Backend	Compaction Support	Notes
Memory	No-op	No persistence
JSON	Full rewrite	Atomic replace
Rotating Files	Segment rewrite	Per-file compaction
Redis Streams	XTRIM-based	Approximate trimming

When to Run Compaction¶

Recommended Intervals¶

Workload	Schedule
Low traffic	Daily
Medium traffic	Every 6–12 hours
High traffic	Hourly
Redis streams	Continuous / periodic

Rule of thumb:

Compaction should run more frequently than retention thresholds.

Scheduling Strategies¶

1. Cron-Based Scheduling (Recommended)¶

Use system cron or Kubernetes CronJobs.

Example (Linux cron):

0 2 * * * papyra persistence compact

Kubernetes CronJob:

schedule: "0 */6 * * *"

2. Orchestrator-Based Scheduling¶

Kubernetes Jobs
Nomad periodic jobs
Systemd timers

This is preferred in containerized environments.
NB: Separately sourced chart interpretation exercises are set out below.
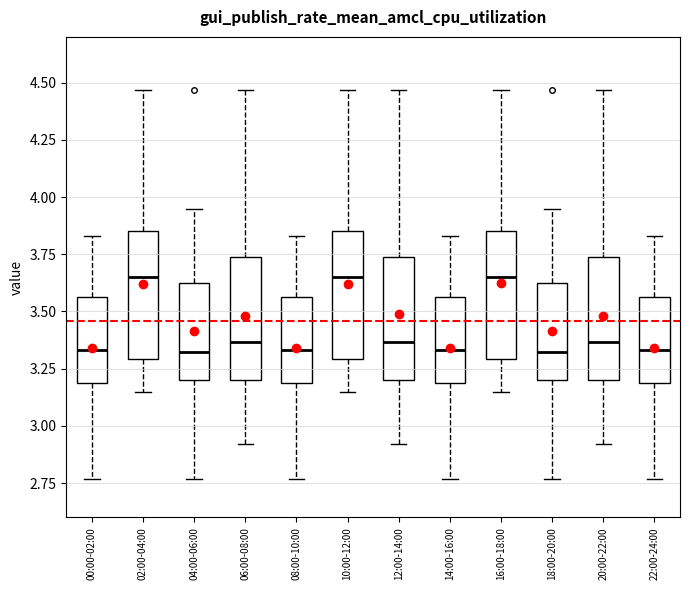

Reading left to right, read every box against the y-axis: the position of its median line, the range the box covers, and the ends of its whiskers. The values are not printed on the chart, so give them approximately, as read against the axis.

00:00-02:00: median 3.35, box 3.20 to 3.55, whiskers 2.75 to 3.85
02:00-04:00: median 3.65, box 3.30 to 3.85, whiskers 3.15 to 4.45
04:00-06:00: median 3.35, box 3.20 to 3.65, whiskers 2.75 to 3.95
06:00-08:00: median 3.35, box 3.20 to 3.75, whiskers 2.90 to 4.45
08:00-10:00: median 3.35, box 3.20 to 3.55, whiskers 2.75 to 3.85
10:00-12:00: median 3.65, box 3.30 to 3.85, whiskers 3.15 to 4.45
12:00-14:00: median 3.35, box 3.20 to 3.75, whiskers 2.90 to 4.45
14:00-16:00: median 3.35, box 3.20 to 3.55, whiskers 2.75 to 3.85
16:00-18:00: median 3.65, box 3.30 to 3.85, whiskers 3.15 to 4.45
18:00-20:00: median 3.35, box 3.20 to 3.65, whiskers 2.75 to 3.95
20:00-22:00: median 3.35, box 3.20 to 3.75, whiskers 2.90 to 4.45
22:00-24:00: median 3.35, box 3.20 to 3.55, whiskers 2.75 to 3.85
3. Manual / Emergency Compaction¶

Use when:

Disk pressure alerts fire
After large incident recovery
Before migrations
Before backups

papyra persistence compact

Compaction Safety Model¶

Papyra compaction is designed to be safe by default:

Atomic file replacement
Temporary files only committed on success
Original data preserved until final swap
Failure leaves original storage intact

If compaction fails:

No data loss
Next run can retry safely

Interaction With Retention¶

Retention rules define eligibility. Compaction enforces physical deletion.

Example:

RetentionPolicy(
    max_records=10_000,
    max_age_seconds=86400
)

Without compaction:

Old records still exist on disk

With compaction:

Old records are physically removed

Redis-Specific Scheduling¶

Redis Streams compaction uses XTRIM.

Recommended Approach¶

Use approximate trimming (~)
Run compaction frequently
Avoid large trim operations

Config:

RedisStreamsConfig(
    approx_trim=True
)

Scheduling:

Hourly or continuous
Never large batch trims

Metrics to Monitor¶

Before and after compaction, monitor:

records_written
records_dropped
compactions_run
compaction_errors
Disk usage

CLI:

papyra metrics persistence

Warning Signs of Misconfiguration¶

Disk usage grows despite retention
Compaction runs but size does not shrink
Long startup scan times
Frequent recovery scans
Redis memory pressure

These indicate:

Compaction not scheduled
Retention misconfigured
Incorrect backend assumptions

Production Checklist¶

Before enabling compaction scheduling:

[ ] Retention policy explicitly defined
[ ] Compaction tested in staging
[ ] Backups verified
[ ] Metrics enabled
[ ] Alerts configured for failures

Recommended Defaults¶

Environment	Interval
Development	Manual
Staging	Daily
Production	1–6 hours
Redis-heavy	Continuous / hourly

Final Guidance¶

Retention without compaction is incomplete.

Treat compaction as a first-class operational task, not a maintenance afterthought.

If you schedule compaction correctly: - Papyra remains fast - Storage remains bounded - Failures remain recoverable

This is non-negotiable for long-running systems.